---------- SUPPLIED INFORMATION
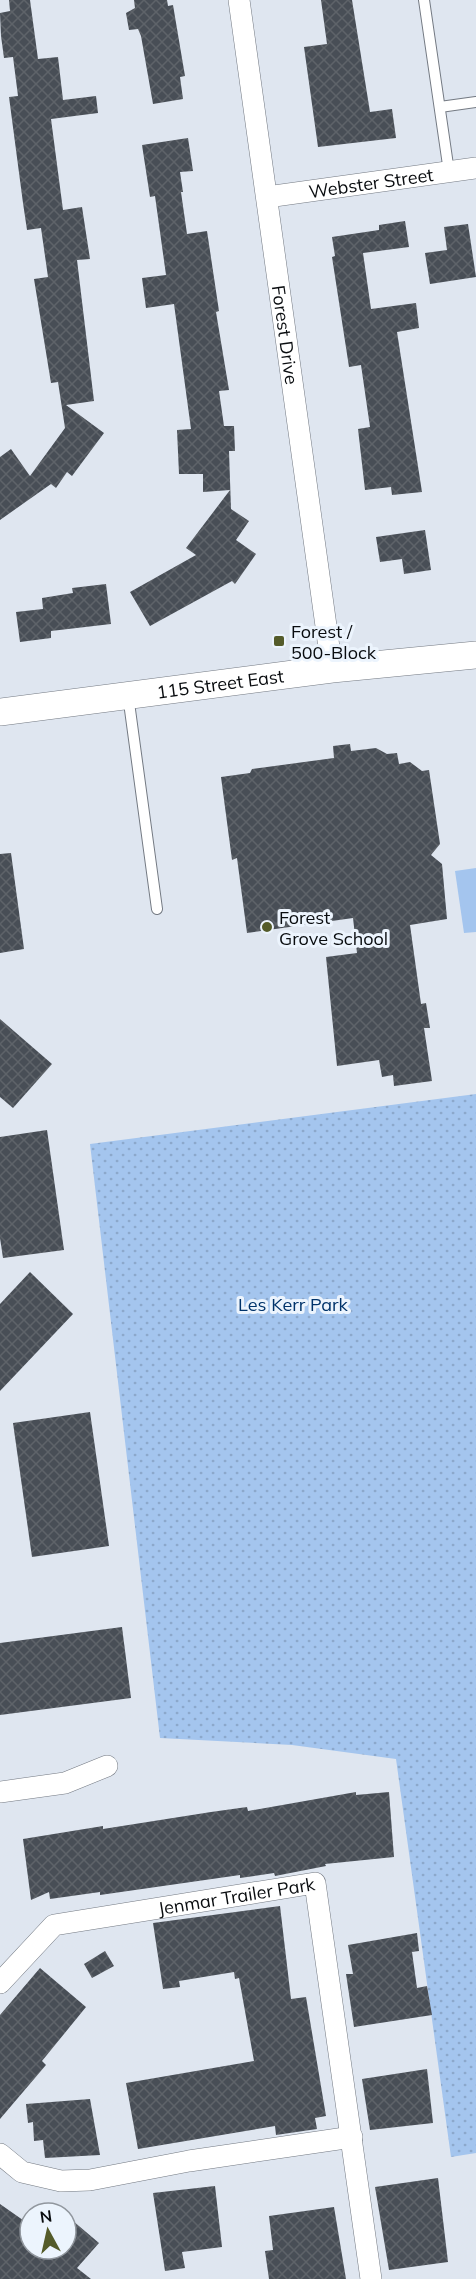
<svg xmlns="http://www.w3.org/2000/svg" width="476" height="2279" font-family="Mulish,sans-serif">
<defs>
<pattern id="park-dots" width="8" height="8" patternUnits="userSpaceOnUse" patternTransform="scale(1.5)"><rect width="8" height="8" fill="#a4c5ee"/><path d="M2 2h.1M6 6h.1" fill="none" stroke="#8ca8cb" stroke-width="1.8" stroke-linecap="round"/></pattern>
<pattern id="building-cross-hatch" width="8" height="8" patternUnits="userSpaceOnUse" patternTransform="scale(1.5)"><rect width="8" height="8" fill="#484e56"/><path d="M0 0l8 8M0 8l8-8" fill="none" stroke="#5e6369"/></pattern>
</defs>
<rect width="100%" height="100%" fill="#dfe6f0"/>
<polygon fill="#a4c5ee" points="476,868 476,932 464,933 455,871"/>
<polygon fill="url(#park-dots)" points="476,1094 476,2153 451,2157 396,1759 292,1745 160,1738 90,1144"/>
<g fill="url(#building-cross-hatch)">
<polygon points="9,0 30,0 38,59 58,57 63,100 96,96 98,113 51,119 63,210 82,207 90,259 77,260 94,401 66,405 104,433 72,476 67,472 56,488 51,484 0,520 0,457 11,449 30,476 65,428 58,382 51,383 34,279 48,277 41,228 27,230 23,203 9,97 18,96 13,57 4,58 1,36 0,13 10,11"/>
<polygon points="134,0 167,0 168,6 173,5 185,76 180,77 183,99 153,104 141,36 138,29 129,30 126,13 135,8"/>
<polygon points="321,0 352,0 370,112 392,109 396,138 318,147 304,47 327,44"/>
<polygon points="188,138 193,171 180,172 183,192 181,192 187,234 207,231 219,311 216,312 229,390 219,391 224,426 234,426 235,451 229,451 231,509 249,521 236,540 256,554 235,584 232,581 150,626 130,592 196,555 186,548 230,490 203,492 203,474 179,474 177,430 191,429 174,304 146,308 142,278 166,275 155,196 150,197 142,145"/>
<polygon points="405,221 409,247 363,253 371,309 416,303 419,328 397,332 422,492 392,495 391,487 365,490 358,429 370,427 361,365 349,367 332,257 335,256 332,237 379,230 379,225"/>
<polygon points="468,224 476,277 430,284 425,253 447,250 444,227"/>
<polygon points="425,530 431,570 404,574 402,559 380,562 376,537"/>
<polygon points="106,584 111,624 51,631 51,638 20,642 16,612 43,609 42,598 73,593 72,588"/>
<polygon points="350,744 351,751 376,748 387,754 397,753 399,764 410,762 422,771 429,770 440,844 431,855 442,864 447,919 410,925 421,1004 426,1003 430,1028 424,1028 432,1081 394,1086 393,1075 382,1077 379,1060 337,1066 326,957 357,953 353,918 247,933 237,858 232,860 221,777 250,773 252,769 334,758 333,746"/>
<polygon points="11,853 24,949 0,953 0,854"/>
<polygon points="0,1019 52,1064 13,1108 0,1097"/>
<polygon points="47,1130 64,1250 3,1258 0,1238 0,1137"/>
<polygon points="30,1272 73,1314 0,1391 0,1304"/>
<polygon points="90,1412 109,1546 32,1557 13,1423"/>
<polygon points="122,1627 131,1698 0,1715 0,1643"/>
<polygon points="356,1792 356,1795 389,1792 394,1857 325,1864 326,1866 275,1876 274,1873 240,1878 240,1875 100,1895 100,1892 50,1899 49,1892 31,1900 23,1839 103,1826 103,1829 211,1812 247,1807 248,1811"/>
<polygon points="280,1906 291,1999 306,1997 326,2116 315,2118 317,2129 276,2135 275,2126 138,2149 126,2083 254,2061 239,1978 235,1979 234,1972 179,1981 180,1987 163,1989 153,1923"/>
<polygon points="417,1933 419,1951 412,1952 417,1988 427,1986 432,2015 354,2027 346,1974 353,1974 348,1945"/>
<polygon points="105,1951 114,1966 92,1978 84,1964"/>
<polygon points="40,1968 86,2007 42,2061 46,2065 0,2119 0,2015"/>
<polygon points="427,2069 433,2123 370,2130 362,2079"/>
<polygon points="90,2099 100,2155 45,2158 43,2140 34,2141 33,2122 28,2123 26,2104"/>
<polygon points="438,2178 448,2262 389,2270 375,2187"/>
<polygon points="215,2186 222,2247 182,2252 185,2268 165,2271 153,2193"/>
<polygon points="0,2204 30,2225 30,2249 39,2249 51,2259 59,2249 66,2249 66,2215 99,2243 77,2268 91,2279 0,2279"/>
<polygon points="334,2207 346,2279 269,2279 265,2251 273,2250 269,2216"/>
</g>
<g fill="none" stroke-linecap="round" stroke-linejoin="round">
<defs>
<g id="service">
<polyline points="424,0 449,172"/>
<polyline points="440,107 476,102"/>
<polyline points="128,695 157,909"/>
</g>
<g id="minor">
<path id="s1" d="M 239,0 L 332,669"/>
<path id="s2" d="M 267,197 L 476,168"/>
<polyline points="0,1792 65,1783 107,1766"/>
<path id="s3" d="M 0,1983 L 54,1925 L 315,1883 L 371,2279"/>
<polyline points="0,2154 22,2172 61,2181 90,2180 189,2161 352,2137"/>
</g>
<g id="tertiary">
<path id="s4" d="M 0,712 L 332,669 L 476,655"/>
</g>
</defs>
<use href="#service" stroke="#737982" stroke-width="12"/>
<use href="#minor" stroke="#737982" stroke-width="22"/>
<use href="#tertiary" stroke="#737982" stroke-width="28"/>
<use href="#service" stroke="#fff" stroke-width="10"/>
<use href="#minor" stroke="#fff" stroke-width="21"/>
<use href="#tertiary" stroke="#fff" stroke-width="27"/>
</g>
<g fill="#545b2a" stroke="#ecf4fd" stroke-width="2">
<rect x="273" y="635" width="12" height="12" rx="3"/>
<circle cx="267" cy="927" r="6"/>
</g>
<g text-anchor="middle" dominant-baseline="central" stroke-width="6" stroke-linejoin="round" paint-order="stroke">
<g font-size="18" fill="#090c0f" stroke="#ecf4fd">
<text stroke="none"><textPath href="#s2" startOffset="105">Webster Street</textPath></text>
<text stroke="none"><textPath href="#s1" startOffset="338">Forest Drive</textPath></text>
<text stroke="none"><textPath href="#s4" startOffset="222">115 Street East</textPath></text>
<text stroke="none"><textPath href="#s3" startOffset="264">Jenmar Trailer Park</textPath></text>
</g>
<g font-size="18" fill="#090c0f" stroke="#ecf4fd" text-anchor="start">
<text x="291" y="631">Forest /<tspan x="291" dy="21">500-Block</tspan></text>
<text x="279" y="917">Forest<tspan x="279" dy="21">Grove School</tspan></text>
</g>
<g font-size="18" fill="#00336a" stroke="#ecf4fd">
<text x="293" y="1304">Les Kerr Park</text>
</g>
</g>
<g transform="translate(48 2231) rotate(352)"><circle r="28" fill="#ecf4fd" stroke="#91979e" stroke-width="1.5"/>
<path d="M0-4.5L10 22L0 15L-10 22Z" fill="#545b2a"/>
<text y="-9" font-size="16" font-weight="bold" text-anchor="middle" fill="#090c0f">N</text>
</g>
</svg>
--------------------
→ EXERCISE GOAL: Exact copies of all the entries, without any pictures, are what the answer must contain.

→ TASK ANSWER:
<svg xmlns="http://www.w3.org/2000/svg" width="476" height="2279" font-family="Mulish,sans-serif">
<defs>
<pattern id="park-dots" width="8" height="8" patternUnits="userSpaceOnUse" patternTransform="scale(1.5)"><rect width="8" height="8" fill="#a4c5ee"/><path d="M2 2h.1M6 6h.1" fill="none" stroke="#8ca8cb" stroke-width="1.8" stroke-linecap="round"/></pattern>
<pattern id="building-cross-hatch" width="8" height="8" patternUnits="userSpaceOnUse" patternTransform="scale(1.5)"><rect width="8" height="8" fill="#484e56"/><path d="M0 0l8 8M0 8l8-8" fill="none" stroke="#5e6369"/></pattern>
</defs>
<rect width="100%" height="100%" fill="#dfe6f0"/>
<polygon fill="#a4c5ee" points="476,868 476,932 464,933 455,871"/>
<polygon fill="url(#park-dots)" points="476,1094 476,2153 451,2157 396,1759 292,1745 160,1738 90,1144"/>
<g fill="url(#building-cross-hatch)">
<polygon points="9,0 30,0 38,59 58,57 63,100 96,96 98,113 51,119 63,210 82,207 90,259 77,260 94,401 66,405 104,433 72,476 67,472 56,488 51,484 0,520 0,457 11,449 30,476 65,428 58,382 51,383 34,279 48,277 41,228 27,230 23,203 9,97 18,96 13,57 4,58 1,36 0,13 10,11"/>
<polygon points="134,0 167,0 168,6 173,5 185,76 180,77 183,99 153,104 141,36 138,29 129,30 126,13 135,8"/>
<polygon points="321,0 352,0 370,112 392,109 396,138 318,147 304,47 327,44"/>
<polygon points="188,138 193,171 180,172 183,192 181,192 187,234 207,231 219,311 216,312 229,390 219,391 224,426 234,426 235,451 229,451 231,509 249,521 236,540 256,554 235,584 232,581 150,626 130,592 196,555 186,548 230,490 203,492 203,474 179,474 177,430 191,429 174,304 146,308 142,278 166,275 155,196 150,197 142,145"/>
<polygon points="405,221 409,247 363,253 371,309 416,303 419,328 397,332 422,492 392,495 391,487 365,490 358,429 370,427 361,365 349,367 332,257 335,256 332,237 379,230 379,225"/>
<polygon points="468,224 476,277 430,284 425,253 447,250 444,227"/>
<polygon points="425,530 431,570 404,574 402,559 380,562 376,537"/>
<polygon points="106,584 111,624 51,631 51,638 20,642 16,612 43,609 42,598 73,593 72,588"/>
<polygon points="350,744 351,751 376,748 387,754 397,753 399,764 410,762 422,771 429,770 440,844 431,855 442,864 447,919 410,925 421,1004 426,1003 430,1028 424,1028 432,1081 394,1086 393,1075 382,1077 379,1060 337,1066 326,957 357,953 353,918 247,933 237,858 232,860 221,777 250,773 252,769 334,758 333,746"/>
<polygon points="11,853 24,949 0,953 0,854"/>
<polygon points="0,1019 52,1064 13,1108 0,1097"/>
<polygon points="47,1130 64,1250 3,1258 0,1238 0,1137"/>
<polygon points="30,1272 73,1314 0,1391 0,1304"/>
<polygon points="90,1412 109,1546 32,1557 13,1423"/>
<polygon points="122,1627 131,1698 0,1715 0,1643"/>
<polygon points="356,1792 356,1795 389,1792 394,1857 325,1864 326,1866 275,1876 274,1873 240,1878 240,1875 100,1895 100,1892 50,1899 49,1892 31,1900 23,1839 103,1826 103,1829 211,1812 247,1807 248,1811"/>
<polygon points="280,1906 291,1999 306,1997 326,2116 315,2118 317,2129 276,2135 275,2126 138,2149 126,2083 254,2061 239,1978 235,1979 234,1972 179,1981 180,1987 163,1989 153,1923"/>
<polygon points="417,1933 419,1951 412,1952 417,1988 427,1986 432,2015 354,2027 346,1974 353,1974 348,1945"/>
<polygon points="105,1951 114,1966 92,1978 84,1964"/>
<polygon points="40,1968 86,2007 42,2061 46,2065 0,2119 0,2015"/>
<polygon points="427,2069 433,2123 370,2130 362,2079"/>
<polygon points="90,2099 100,2155 45,2158 43,2140 34,2141 33,2122 28,2123 26,2104"/>
<polygon points="438,2178 448,2262 389,2270 375,2187"/>
<polygon points="215,2186 222,2247 182,2252 185,2268 165,2271 153,2193"/>
<polygon points="0,2204 30,2225 30,2249 39,2249 51,2259 59,2249 66,2249 66,2215 99,2243 77,2268 91,2279 0,2279"/>
<polygon points="334,2207 346,2279 269,2279 265,2251 273,2250 269,2216"/>
</g>
<g fill="none" stroke-linecap="round" stroke-linejoin="round">
<defs>
<g id="service">
<polyline points="424,0 449,172"/>
<polyline points="440,107 476,102"/>
<polyline points="128,695 157,909"/>
</g>
<g id="minor">
<path id="s1" d="M 239,0 L 332,669"/>
<path id="s2" d="M 267,197 L 476,168"/>
<polyline points="0,1792 65,1783 107,1766"/>
<path id="s3" d="M 0,1983 L 54,1925 L 315,1883 L 371,2279"/>
<polyline points="0,2154 22,2172 61,2181 90,2180 189,2161 352,2137"/>
</g>
<g id="tertiary">
<path id="s4" d="M 0,712 L 332,669 L 476,655"/>
</g>
</defs>
<use href="#service" stroke="#737982" stroke-width="12"/>
<use href="#minor" stroke="#737982" stroke-width="22"/>
<use href="#tertiary" stroke="#737982" stroke-width="28"/>
<use href="#service" stroke="#fff" stroke-width="10"/>
<use href="#minor" stroke="#fff" stroke-width="21"/>
<use href="#tertiary" stroke="#fff" stroke-width="27"/>
</g>
<g fill="#545b2a" stroke="#ecf4fd" stroke-width="2">
<rect x="273" y="635" width="12" height="12" rx="3"/>
<circle cx="267" cy="927" r="6"/>
</g>
<g text-anchor="middle" dominant-baseline="central" stroke-width="6" stroke-linejoin="round" paint-order="stroke">
<g font-size="18" fill="#090c0f" stroke="#ecf4fd">
<text stroke="none"><textPath href="#s2" startOffset="105">Webster Street</textPath></text>
<text stroke="none"><textPath href="#s1" startOffset="338">Forest Drive</textPath></text>
<text stroke="none"><textPath href="#s4" startOffset="222">115 Street East</textPath></text>
<text stroke="none"><textPath href="#s3" startOffset="264">Jenmar Trailer Park</textPath></text>
</g>
<g font-size="18" fill="#090c0f" stroke="#ecf4fd" text-anchor="start">
<text x="291" y="631">Forest /<tspan x="291" dy="21">500-Block</tspan></text>
<text x="279" y="917">Forest<tspan x="279" dy="21">Grove School</tspan></text>
</g>
<g font-size="18" fill="#00336a" stroke="#ecf4fd">
<text x="293" y="1304">Les Kerr Park</text>
</g>
</g>
<g transform="translate(48 2231) rotate(352)"><circle r="28" fill="#ecf4fd" stroke="#91979e" stroke-width="1.5"/>
<path d="M0-4.5L10 22L0 15L-10 22Z" fill="#545b2a"/>
<text y="-9" font-size="16" font-weight="bold" text-anchor="middle" fill="#090c0f">N</text>
</g>
</svg>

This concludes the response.